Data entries
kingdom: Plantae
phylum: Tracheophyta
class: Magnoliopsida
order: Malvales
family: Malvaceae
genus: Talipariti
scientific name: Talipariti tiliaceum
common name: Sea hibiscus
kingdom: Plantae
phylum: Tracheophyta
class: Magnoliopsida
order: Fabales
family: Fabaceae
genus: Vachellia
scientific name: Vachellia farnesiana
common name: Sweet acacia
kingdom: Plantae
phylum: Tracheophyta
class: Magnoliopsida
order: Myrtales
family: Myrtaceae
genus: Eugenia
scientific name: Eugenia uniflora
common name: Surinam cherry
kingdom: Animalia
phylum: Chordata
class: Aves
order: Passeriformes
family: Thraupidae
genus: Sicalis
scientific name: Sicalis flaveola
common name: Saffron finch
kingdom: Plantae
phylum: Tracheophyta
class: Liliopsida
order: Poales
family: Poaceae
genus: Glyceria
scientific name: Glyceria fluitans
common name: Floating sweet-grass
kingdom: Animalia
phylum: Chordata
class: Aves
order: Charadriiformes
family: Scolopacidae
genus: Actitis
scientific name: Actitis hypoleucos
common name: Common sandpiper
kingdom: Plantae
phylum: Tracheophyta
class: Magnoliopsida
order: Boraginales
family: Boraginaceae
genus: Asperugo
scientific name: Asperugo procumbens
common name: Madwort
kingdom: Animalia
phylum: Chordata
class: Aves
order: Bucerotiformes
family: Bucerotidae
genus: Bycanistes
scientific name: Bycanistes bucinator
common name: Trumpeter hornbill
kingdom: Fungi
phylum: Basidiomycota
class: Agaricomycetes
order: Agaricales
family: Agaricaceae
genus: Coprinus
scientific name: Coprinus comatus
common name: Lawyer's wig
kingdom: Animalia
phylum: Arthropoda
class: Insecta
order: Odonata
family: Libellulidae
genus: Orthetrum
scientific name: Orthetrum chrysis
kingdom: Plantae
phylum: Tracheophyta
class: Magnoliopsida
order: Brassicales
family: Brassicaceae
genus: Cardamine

[WHAT TO DO]: Please set down every line of the material above, word for word and in the same order.

[RESULT FOR THIS EXERCISE]:
kingdom: Plantae
phylum: Tracheophyta
class: Magnoliopsida
order: Malvales
family: Malvaceae
genus: Talipariti
scientific name: Talipariti tiliaceum
common name: Sea hibiscus
kingdom: Plantae
phylum: Tracheophyta
class: Magnoliopsida
order: Fabales
family: Fabaceae
genus: Vachellia
scientific name: Vachellia farnesiana
common name: Sweet acacia
kingdom: Plantae
phylum: Tracheophyta
class: Magnoliopsida
order: Myrtales
family: Myrtaceae
genus: Eugenia
scientific name: Eugenia uniflora
common name: Surinam cherry
kingdom: Animalia
phylum: Chordata
class: Aves
order: Passeriformes
family: Thraupidae
genus: Sicalis
scientific name: Sicalis flaveola
common name: Saffron finch
kingdom: Plantae
phylum: Tracheophyta
class: Liliopsida
order: Poales
family: Poaceae
genus: Glyceria
scientific name: Glyceria fluitans
common name: Floating sweet-grass
kingdom: Animalia
phylum: Chordata
class: Aves
order: Charadriiformes
family: Scolopacidae
genus: Actitis
scientific name: Actitis hypoleucos
common name: Common sandpiper
kingdom: Plantae
phylum: Tracheophyta
class: Magnoliopsida
order: Boraginales
family: Boraginaceae
genus: Asperugo
scientific name: Asperugo procumbens
common name: Madwort
kingdom: Animalia
phylum: Chordata
class: Aves
order: Bucerotiformes
family: Bucerotidae
genus: Bycanistes
scientific name: Bycanistes bucinator
common name: Trumpeter hornbill
kingdom: Fungi
phylum: Basidiomycota
class: Agaricomycetes
order: Agaricales
family: Agaricaceae
genus: Coprinus
scientific name: Coprinus comatus
common name: Lawyer's wig
kingdom: Animalia
phylum: Arthropoda
class: Insecta
order: Odonata
family: Libellulidae
genus: Orthetrum
scientific name: Orthetrum chrysis
kingdom: Plantae
phylum: Tracheophyta
class: Magnoliopsida
order: Brassicales
family: Brassicaceae
genus: Cardamine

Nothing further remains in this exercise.